Information détaillée concernant le cours

[ Retour ]
Titre

Knowledge in interaction

Dates

21-23 septembre 2023 (2,5 jours)

Lang EN Workshop language is English
Responsable de l'activité

Anne-Sylvie Horlacher

Organisateur(s)/trice(s)

Dre Anne-Sylvie Horlacher, UNINE

Prof. Marcel Burger, UNIL

Intervenant-e-s

Prof. Simona Pekarek-Doehler, UNINE

Prof. Anssi Peräkylä, University of Helsinki

Prof Oskar Lindwall, University of Gothenburg

Description

In many institutional and ordinary contexts of interaction, the distribution of knowledge (whether symmetrical or not) is a practical issue for the participants.
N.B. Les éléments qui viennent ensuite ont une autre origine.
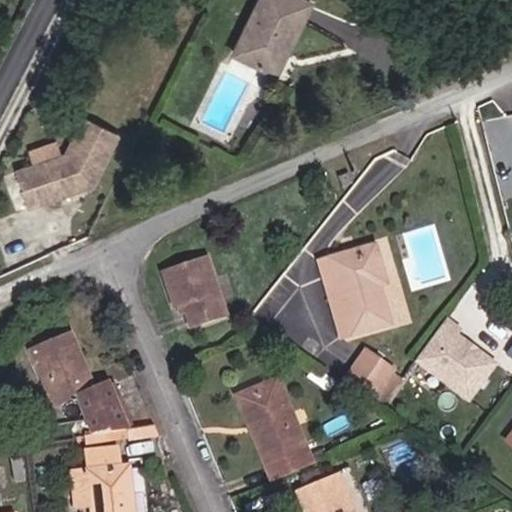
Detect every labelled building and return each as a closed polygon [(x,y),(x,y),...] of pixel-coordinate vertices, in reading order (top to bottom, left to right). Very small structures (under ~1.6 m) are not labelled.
[(277,73),(289,51),(294,53),(318,4),(309,0),(267,0),(240,56),(277,73)] [(127,133),(89,117),(75,153),(21,167),(36,210),(105,186),(127,133)] [(359,182),(374,195),(402,165),(387,152),(359,182)] [(352,183),(347,173),(337,178),(341,188),(352,183)] [(398,322),(386,284),(394,281),(383,243),(338,256),(359,332),(398,322)] [(233,315),(212,255),(169,270),(181,308),(190,305),(198,327),(233,315)] [(359,332),(338,256),(328,260),(349,335),(359,332)] [(445,321),(415,362),(468,401),(495,365),(455,336),(459,331),(445,321)] [(101,389),(76,331),(37,348),(50,379),(55,377),(67,405),(85,397),(101,433),(134,428),(115,383),(101,389)] [(377,399),(400,366),(374,347),(350,380),(377,399)] [(67,405),(55,377),(50,379),(62,407),(67,405)] [(314,461),(280,380),(245,395),(258,427),(253,429),(274,477),(314,461)] [(139,511),(135,465),(77,472),(80,506),(96,505),(96,511),(139,511)] [(361,511),(347,478),(309,495),(315,511),(361,511)]
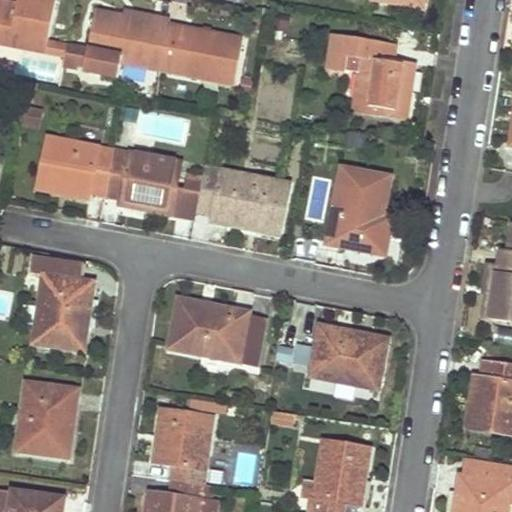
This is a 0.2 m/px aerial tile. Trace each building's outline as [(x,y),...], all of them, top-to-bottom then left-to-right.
[(17,0),(16,12),(0,8),(0,42),(27,48),(45,51),(48,40),(56,0),(17,0)] [(124,18),(96,11),(89,48),(86,65),(85,69),(120,76),(122,63),(162,71),(170,27),(124,18)] [(171,23),(125,13),(124,18),(170,27),(171,23)] [(170,27),(162,71),(202,79),(203,72),(236,78),(243,40),(192,31),(170,27)] [(355,112),(407,120),(413,86),(416,65),(393,62),(395,46),(334,36),(329,69),(347,71),(349,62),(363,65),(361,74),(355,112)] [(54,42),(48,40),(45,51),(52,53),(54,42)] [(27,48),(0,42),(0,51),(25,57),(27,48)] [(68,44),(54,42),(52,53),(65,55),(68,44)] [(82,47),(68,44),(65,55),(64,60),(79,63),(82,47)] [(86,65),(89,48),(82,47),(79,63),(86,65)] [(363,65),(349,62),(347,71),(361,74),(363,65)] [(203,72),(202,79),(236,85),(236,78),(203,72)] [(43,110),(25,107),(22,125),(39,129),(43,110)] [(114,151),(47,138),(37,191),(60,195),(61,188),(90,194),(105,197),(114,151)] [(182,164),(114,151),(105,197),(121,200),(150,205),(148,212),(195,221),(197,214),(204,177),(189,174),(187,186),(178,184),(182,164)] [(289,185),(206,169),(204,177),(197,214),(213,217),(212,224),(229,227),(230,221),(258,226),(257,232),(279,237),(289,185)] [(391,178),(341,169),(326,245),(345,249),(385,257),(392,220),(384,218),(391,178)] [(89,201),(90,194),(61,188),(60,195),(89,201)] [(148,212),(150,205),(121,200),(120,206),(148,212)] [(258,226),(230,221),(229,227),(257,232),(258,226)] [(511,255),(507,254),(500,253),(498,269),(487,267),(484,296),(488,297),(484,319),(511,323),(511,255)] [(44,277),(34,346),(84,353),(87,334),(81,333),(86,300),(92,301),(94,284),(80,282),(83,265),(34,258),(31,275),(44,277)] [(87,334),(92,301),(86,300),(81,333),(87,334)] [(249,317),(250,313),(212,306),(210,315),(200,313),(202,304),(179,300),(169,350),(240,364),(249,317)] [(210,315),(212,306),(202,304),(200,313),(210,315)] [(257,368),(266,321),(249,317),(240,364),(257,368)] [(312,366),(310,378),(379,391),(389,341),(369,337),(369,343),(337,337),(337,331),(320,327),(316,348),(312,366)] [(369,343),(369,337),(337,331),(337,337),(369,343)] [(312,366),(316,348),(297,344),(294,362),(312,366)] [(292,349),(281,347),(279,361),(290,363),(292,349)] [(511,367),(484,363),(481,378),(477,408),(470,407),(467,430),(511,436),(511,367)] [(477,408),(481,378),(475,377),(470,407),(477,408)] [(75,391),(26,384),(16,453),(69,459),(73,436),(68,435),(75,391)] [(239,403),(241,395),(228,392),(227,401),(239,403)] [(297,415),(274,411),(272,424),(295,427),(297,415)] [(213,419),(161,412),(158,437),(165,438),(161,465),(175,467),(173,482),(203,487),(213,419)] [(161,465),(165,438),(158,437),(154,464),(161,465)] [(324,443),(312,511),(343,511),(345,505),(354,506),(359,477),(366,478),(371,450),(324,443)] [(508,511),(510,502),(511,487),(511,469),(464,462),(462,478),(460,477),(457,493),(461,494),(458,511),(508,511)] [(361,507),(366,478),(359,477),(354,506),(361,507)] [(199,511),(202,497),(203,487),(173,482),(171,497),(157,495),(154,511),(199,511)] [(62,511),(64,500),(12,492),(12,497),(9,511),(62,511)] [(0,511),(9,511),(12,497),(0,494),(0,511)] [(154,511),(157,495),(150,494),(147,511),(154,511)] [(217,511),(220,500),(202,497),(199,511),(217,511)]
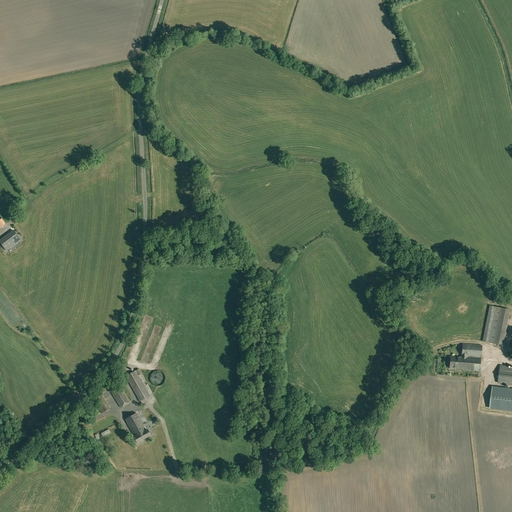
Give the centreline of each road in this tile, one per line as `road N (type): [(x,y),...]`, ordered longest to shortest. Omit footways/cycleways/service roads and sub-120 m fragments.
road 1 (unclassified): [(0,473),(109,364),(127,331),(144,243),(141,74),(162,0)]
road 2 (track): [(24,208),(42,186),(140,129)]
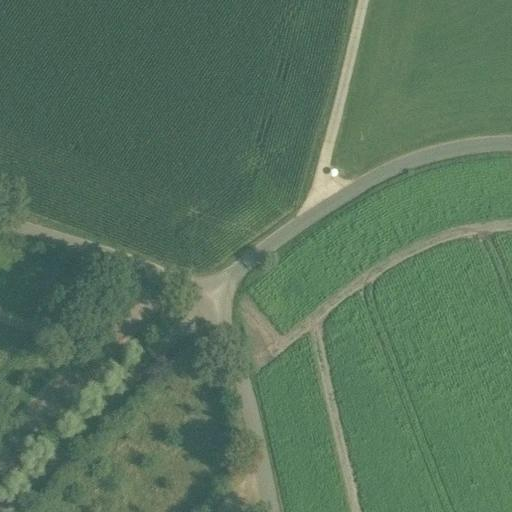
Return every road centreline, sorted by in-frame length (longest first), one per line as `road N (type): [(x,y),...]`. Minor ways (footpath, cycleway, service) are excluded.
road 1 (unclassified): [(203,298),(364,181),(410,162),(511,146)]
road 2 (unclassified): [(268,511),(228,338),(203,298)]
road 3 (unclassified): [(203,298),(167,275),(0,217)]
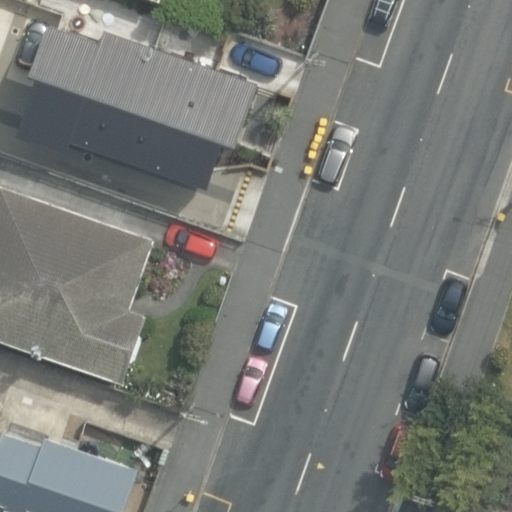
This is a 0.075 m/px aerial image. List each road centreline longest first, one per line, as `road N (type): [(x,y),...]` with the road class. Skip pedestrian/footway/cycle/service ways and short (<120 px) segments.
road 1 (tertiary): [(291,511),(418,153)]
road 2 (tertiary): [(418,153),(473,0)]
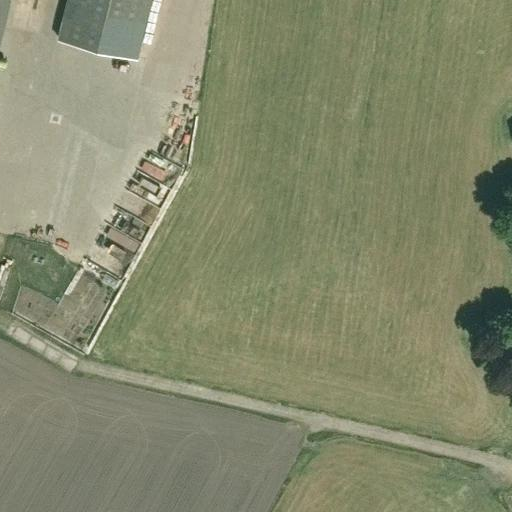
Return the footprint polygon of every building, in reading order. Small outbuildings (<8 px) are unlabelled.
[(34,0),(33,12),(45,14),(47,0),(34,0)] [(69,0),(60,39),(138,58),(151,0),(69,0)] [(167,111),(165,126),(197,130),(199,116),(182,113),(167,111)] [(158,222),(168,200),(157,195),(148,217),(158,222)] [(81,271),(90,281),(99,272),(90,263),(81,271)]
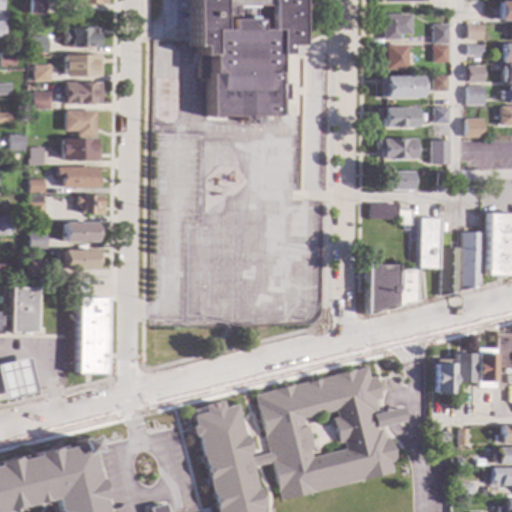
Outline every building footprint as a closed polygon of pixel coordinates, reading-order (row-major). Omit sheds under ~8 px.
[(40,0),(41,15),(25,16),(25,0),(40,0)] [(292,0),(292,46),(279,46),(279,84),(284,84),(284,100),(281,100),(281,116),(241,117),(241,121),(235,121),(235,117),(202,117),(202,79),(193,79),(193,47),(186,47),(186,41),(185,0),(292,0)] [(511,21),(494,21),(494,2),(511,2),(511,21)] [(478,22),(464,22),(463,7),(478,7),(478,22)] [(406,35),(395,35),(395,41),(378,41),(377,15),(406,15),(406,35)] [(444,44),(427,44),(427,25),(444,25),(444,44)] [(477,41),(461,40),(461,25),(477,25),(477,41)] [(93,47),(67,47),(67,45),(60,45),(60,30),(67,30),(67,28),(93,28),(93,47)] [(44,53),(29,54),(28,37),(44,37),(44,53)] [(511,63),(498,64),(497,44),(511,44),(511,63)] [(478,56),(462,56),(462,45),(478,45),(478,56)] [(400,70),(379,70),(379,64),(375,64),(374,62),(374,54),(379,52),(379,46),(400,46),(400,70)] [(443,63),(427,63),(427,46),(443,46),(443,63)] [(12,68),(0,68),(0,53),(11,53),(12,68)] [(97,76),(59,77),(59,55),(97,55),(97,76)] [(511,83),(498,84),(497,65),(511,65),(511,83)] [(479,83),(462,83),(462,67),(478,66),(479,83)] [(49,83),(34,83),(34,67),(49,67),(49,83)] [(443,91),(427,91),(427,76),(443,76),(443,91)] [(417,99),(375,99),(374,77),(416,77),(417,99)] [(98,105),(60,106),(60,83),(97,83),(98,105)] [(479,107),(460,106),(460,88),(479,88),(479,107)] [(46,110),(27,110),(27,93),(47,93),(46,110)] [(511,126),(494,126),(493,107),(511,107),(511,126)] [(411,128),(378,128),(378,119),(373,119),(372,109),(411,108),(411,128)] [(444,124),(428,124),(428,108),(444,108),(444,124)] [(91,137),(72,137),(72,132),(59,132),(59,111),(91,112),(91,137)] [(477,138),(459,138),(459,119),(477,119),(477,138)] [(20,151),(5,151),(5,135),(21,135),(20,151)] [(96,161),(57,161),(56,140),(96,139),(96,161)] [(411,159),(376,160),(376,150),(372,150),(372,141),(411,140),(411,159)] [(443,166),(425,165),(425,142),(443,142),(443,166)] [(38,148),(38,166),(25,166),(25,147),(38,148)] [(91,177),(96,177),(96,188),(57,188),(57,179),(52,179),(51,168),(91,168),(91,177)] [(409,191),(372,191),(372,172),(409,172),(409,191)] [(443,187),(432,187),(432,172),(443,172),(443,187)] [(40,194),(24,193),(24,180),(40,180),(40,194)] [(100,215),(75,215),(75,206),(73,206),(73,196),(100,197),(100,215)] [(392,220),(365,220),(366,205),(392,205),(392,220)] [(38,222),(22,222),(22,206),(38,206),(38,222)] [(407,225),(394,225),(394,210),(407,210),(407,225)] [(511,276),(480,276),(481,213),(497,214),(511,214),(511,276)] [(433,270),(412,269),(413,219),(434,219),(433,270)] [(97,243),(59,243),(59,223),(97,224),(97,243)] [(42,249),(24,250),(23,232),(41,232),(42,249)] [(475,285),(455,290),(456,233),(476,233),(475,285)] [(453,291),(434,296),(435,248),(453,248),(453,291)] [(91,253),(96,253),(96,260),(92,260),(91,270),(59,270),(59,251),(91,252),(91,253)] [(40,277),(21,277),(22,260),(41,260),(40,277)] [(391,291),(394,291),(394,271),(410,271),(409,303),(391,307),(391,308),(360,315),(361,265),(391,266),(391,291)] [(33,335),(25,334),(25,336),(16,336),(16,334),(7,334),(8,289),(34,289),(33,335)] [(101,299),(100,375),(70,374),(72,298),(101,299)] [(510,368),(490,367),(490,389),(471,388),(472,353),(490,354),(490,334),(511,335),(510,368)] [(449,383),(450,352),(469,352),(469,383),(449,383)] [(0,402),(0,366),(25,360),(33,394),(0,402)] [(429,393),(429,361),(449,361),(448,393),(429,393)] [(364,369),(366,379),(371,378),(376,399),(371,401),(374,413),(369,414),(369,415),(379,412),(385,411),(397,408),(401,421),(389,424),(382,426),(373,428),(374,432),(379,431),(381,440),(386,439),(392,463),(387,464),(389,473),(275,502),(266,465),(255,467),(245,470),(251,490),(254,489),(259,510),(256,511),(47,511),(45,503),(8,511),(0,511),(0,461),(7,460),(8,463),(26,459),(25,456),(47,450),(48,453),(69,448),(68,443),(83,439),(87,454),(81,456),(87,481),(91,480),(96,503),(92,504),(94,511),(209,511),(209,509),(191,437),(188,438),(186,428),(190,427),(187,417),(200,414),(198,407),(216,403),(218,410),(229,407),(231,413),(237,437),(241,436),(246,456),(242,457),(243,459),(264,454),(253,408),(250,397),(364,369)] [(511,427),(511,445),(499,445),(499,444),(495,444),(495,443),(489,443),(490,436),(495,437),(496,427),(511,427)] [(463,430),(462,446),(452,446),(453,429),(463,430)] [(446,433),(445,447),(441,446),(441,448),(427,447),(427,432),(446,433)] [(511,446),(511,464),(492,464),(492,465),(487,465),(487,448),(493,449),(493,446),(511,446)] [(511,468),(511,486),(495,486),(495,487),(485,486),(486,467),(511,468)] [(469,499),(453,499),(454,484),(469,484),(469,499)] [(511,511),(493,511),(493,507),(500,507),(500,500),(511,500),(511,511)]
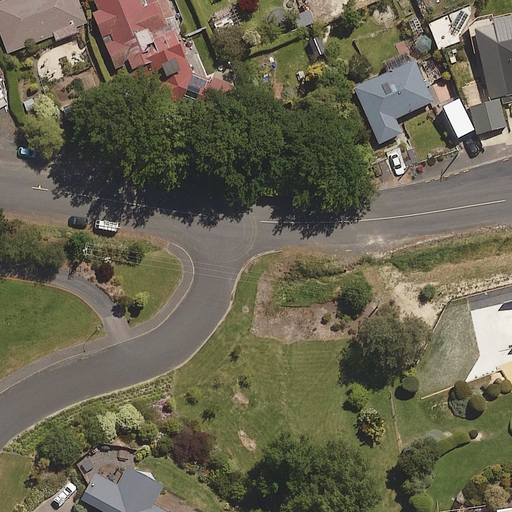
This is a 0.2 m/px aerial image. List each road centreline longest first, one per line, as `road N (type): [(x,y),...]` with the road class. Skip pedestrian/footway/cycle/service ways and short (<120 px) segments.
road 1 (residential): [(0,418),(177,338),(214,286),(222,215)]
road 2 (tertiary): [(511,199),(333,220),(222,215)]
road 3 (tertiary): [(222,215),(0,183)]
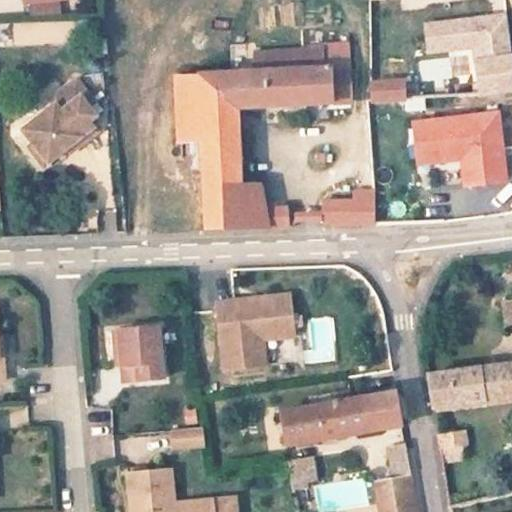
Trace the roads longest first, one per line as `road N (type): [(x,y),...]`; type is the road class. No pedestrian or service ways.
road 1 (residential): [(55,252),(396,249)]
road 2 (residential): [(396,249),(409,391),(435,511)]
road 3 (residential): [(69,511),(55,252)]
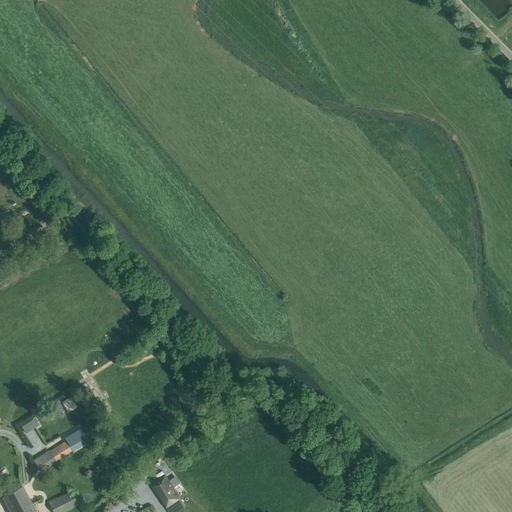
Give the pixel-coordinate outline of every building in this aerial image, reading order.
[(58,404),(64,415),(77,407),(71,396),(58,404)] [(24,433),(38,425),(34,418),(20,426),(24,433)] [(64,443),(50,452),(56,462),(72,452),(73,453),(90,443),(81,429),(65,440),(67,444),(65,445),(64,443)] [(165,476),(151,485),(167,507),(180,498),(178,496),(171,485),(166,477),(165,476)] [(2,498),(9,511),(35,511),(22,488),(2,498)] [(70,492),(49,504),(52,511),(64,511),(77,505),(70,492)]
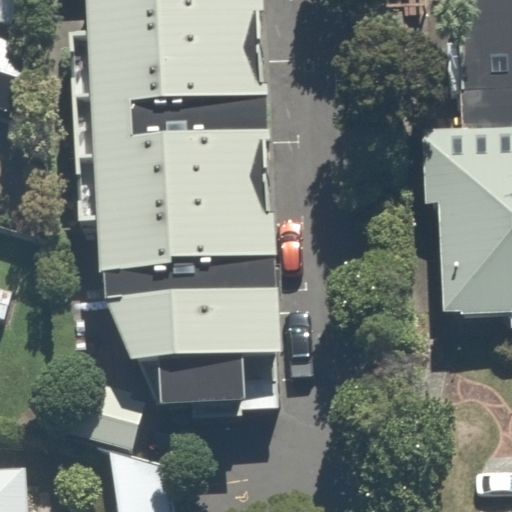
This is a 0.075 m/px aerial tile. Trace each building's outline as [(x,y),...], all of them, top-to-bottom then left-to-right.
[(0,0),(0,25),(25,31),(32,0),(0,0)] [(167,429),(283,423),(280,378),(289,377),(286,314),(282,314),(281,281),(285,281),(282,238),(277,238),(274,167),(278,167),(277,154),(274,155),(272,122),(275,122),(275,110),(270,110),(266,37),(271,37),(269,0),(89,0),(93,51),(74,52),(84,243),(103,243),(106,296),(110,296),(111,323),(137,385),(145,385),(167,429)] [(511,0),(500,0),(500,12),(467,11),(461,135),(428,134),(424,217),(453,218),(448,328),(511,330),(511,0)] [(34,112),(0,110),(0,209),(31,211),(34,112)] [(179,511),(175,460),(123,465),(127,511),(179,511)] [(0,511),(39,511),(40,484),(0,484),(0,511)]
Questions such as 'Who knows what?', 'Who knows best?' or 'Who has the right to know?' are aspects that social actors manifest and negotiate during their interactions. Over the past ten years, these issues have been receiving increased attention by researchers in conversational analysis. These studies have explored the ways in which the attribution of knowledge to self or other is expressed by language and have shown how speakers build their actions and format their turns-at-talk accordingly. The sharing of knowledge is particularly manifest in instructional settings; however, the negotiation of expertise also transpires in other settings of interaction.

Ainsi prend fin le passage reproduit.